Personal life
- Born: Medina, Rashidun Caliphate
- Died: Medina, Umayyad Caliphate
- Spouse: Abd Allah ibn Abd al-Rahman ibn Abi Bakr (divorced) Mus'ab ibn al-Zubayr (until his death) Umar ibn Ubayd Allah ibn Ma'mar
- Children: Talha ibn Abd Allah ibn Abd al-Rahman al-Bakri
- Parents: Talha (father); Umm Kulthum bint Abi Bakr (mother);

Religious life
- Religion: Islam

= A'isha bint Talha =

Early Islamic female Scholar

ʿĀʾisha bint Ṭalḥa (عائشة بنت طلحة) was, according to a Sunni source, the daughter of the prominent Muslim general Talha ibn Ubayd Allah and Umm Kulthum bint Abi Bakr.

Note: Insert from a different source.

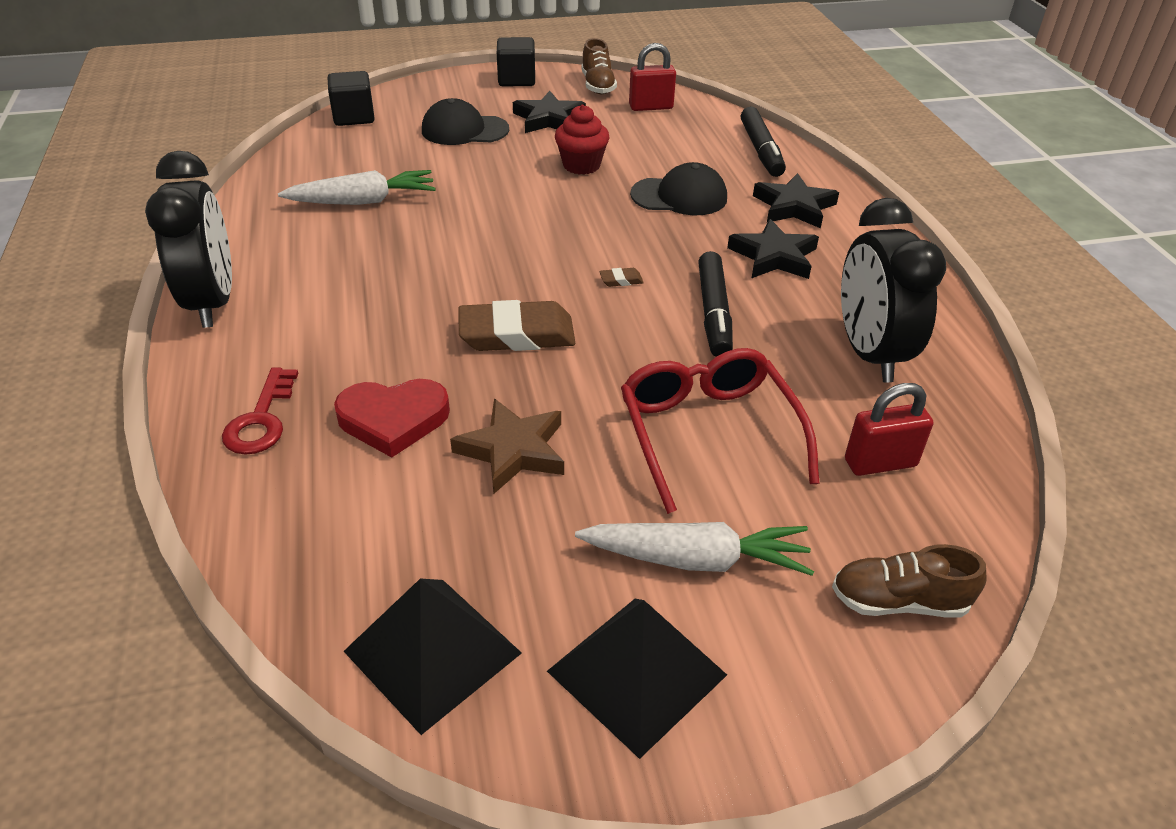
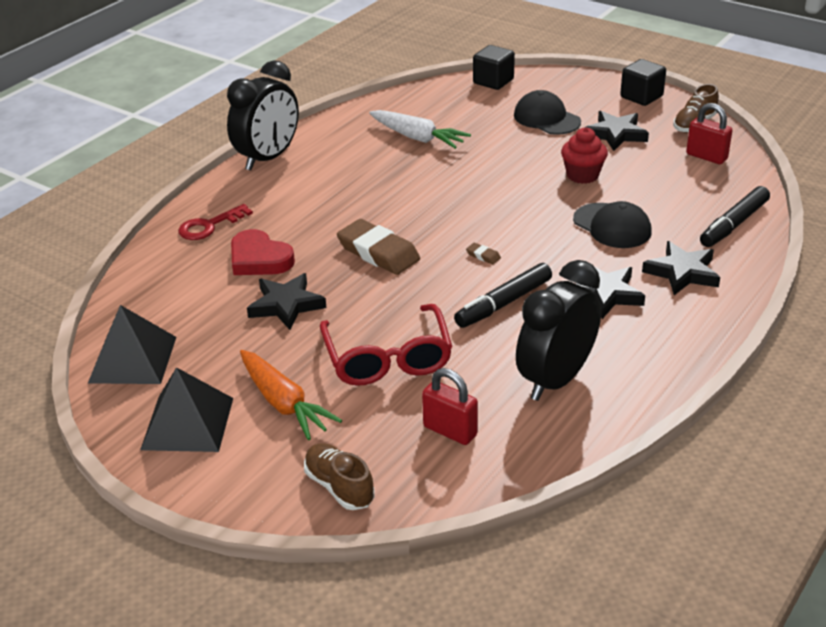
camera: 50 degrees right, 5 degrees down
brown star [450,399,564,494] -> black star [247,273,326,330]
white carrot [575,522,814,576] -> orange carrot [240,350,342,440]
red glasses [621,348,820,514] -> red glasses turned 135 degrees clockwise [320,304,452,386]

Umm Kulthum was the daughter of the first Rashidun Caliph, Abu Bakr.

Her first husband was her cousin Abd Allah, son of Abd al-Rahman ibn Abi Bakr. She then married Mus'ab ibn al-Zubayr, governor of Basra, who was killed. Her third husband was Umar ibn Ubayd Allah al-Taymi.